Reproduce the records verbatim, from their first line through the line containing "Mit steigenden Temperaturen beginnt die", with that line included.

--- Extracted data Enclosed Below ---

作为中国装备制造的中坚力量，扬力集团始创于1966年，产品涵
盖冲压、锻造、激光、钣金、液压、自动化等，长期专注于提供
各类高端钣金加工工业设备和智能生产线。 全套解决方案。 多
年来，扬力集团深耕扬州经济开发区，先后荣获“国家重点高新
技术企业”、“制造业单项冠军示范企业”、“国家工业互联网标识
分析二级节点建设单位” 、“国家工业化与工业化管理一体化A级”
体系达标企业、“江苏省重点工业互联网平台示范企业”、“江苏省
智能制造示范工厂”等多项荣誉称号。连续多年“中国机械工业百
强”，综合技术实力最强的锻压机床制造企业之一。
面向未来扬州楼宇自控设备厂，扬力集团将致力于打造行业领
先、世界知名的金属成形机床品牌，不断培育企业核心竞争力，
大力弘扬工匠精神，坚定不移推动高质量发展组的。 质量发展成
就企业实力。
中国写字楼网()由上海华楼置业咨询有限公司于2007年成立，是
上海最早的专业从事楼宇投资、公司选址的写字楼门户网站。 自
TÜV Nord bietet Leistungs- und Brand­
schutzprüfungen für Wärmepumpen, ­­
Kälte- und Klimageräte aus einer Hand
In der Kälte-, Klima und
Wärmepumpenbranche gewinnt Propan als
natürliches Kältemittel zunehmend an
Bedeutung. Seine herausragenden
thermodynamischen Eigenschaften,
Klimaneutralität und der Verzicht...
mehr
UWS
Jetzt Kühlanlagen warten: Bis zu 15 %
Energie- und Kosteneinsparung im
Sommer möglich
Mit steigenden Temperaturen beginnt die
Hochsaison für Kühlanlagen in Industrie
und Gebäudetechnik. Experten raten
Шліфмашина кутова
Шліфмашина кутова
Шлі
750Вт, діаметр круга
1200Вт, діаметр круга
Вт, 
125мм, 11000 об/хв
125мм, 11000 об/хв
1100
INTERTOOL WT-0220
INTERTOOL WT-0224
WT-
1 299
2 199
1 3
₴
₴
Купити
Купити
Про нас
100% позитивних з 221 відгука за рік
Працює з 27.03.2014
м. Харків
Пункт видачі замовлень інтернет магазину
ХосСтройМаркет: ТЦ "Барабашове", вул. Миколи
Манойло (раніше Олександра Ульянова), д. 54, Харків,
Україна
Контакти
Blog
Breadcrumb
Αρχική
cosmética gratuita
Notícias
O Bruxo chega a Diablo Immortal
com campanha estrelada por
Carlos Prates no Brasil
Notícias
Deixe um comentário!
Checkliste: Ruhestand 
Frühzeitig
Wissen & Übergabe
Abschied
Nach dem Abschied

--- End of Enclosed Extracted data ---

### Task response
作为中国装备制造的中坚力量，扬力集团始创于1966年，产品涵
盖冲压、锻造、激光、钣金、液压、自动化等，长期专注于提供
各类高端钣金加工工业设备和智能生产线。 全套解决方案。 多
年来，扬力集团深耕扬州经济开发区，先后荣获“国家重点高新
技术企业”、“制造业单项冠军示范企业”、“国家工业互联网标识
分析二级节点建设单位” 、“国家工业化与工业化管理一体化A级”
体系达标企业、“江苏省重点工业互联网平台示范企业”、“江苏省
智能制造示范工厂”等多项荣誉称号。连续多年“中国机械工业百
强”，综合技术实力最强的锻压机床制造企业之一。
面向未来扬州楼宇自控设备厂，扬力集团将致力于打造行业领
先、世界知名的金属成形机床品牌，不断培育企业核心竞争力，
大力弘扬工匠精神，坚定不移推动高质量发展组的。 质量发展成
就企业实力。
中国写字楼网()由上海华楼置业咨询有限公司于2007年成立，是
上海最早的专业从事楼宇投资、公司选址的写字楼门户网站。 自
TÜV Nord bietet Leistungs- und Brand­
schutzprüfungen für Wärmepumpen, ­­
Kälte- und Klimageräte aus einer Hand
In der Kälte-, Klima und
Wärmepumpenbranche gewinnt Propan als
natürliches Kältemittel zunehmend an
Bedeutung. Seine herausragenden
thermodynamischen Eigenschaften,
Klimaneutralität und der Verzicht...
mehr
UWS
Jetzt Kühlanlagen warten: Bis zu 15 %
Energie- und Kosteneinsparung im
Sommer möglich
Mit steigenden Temperaturen beginnt die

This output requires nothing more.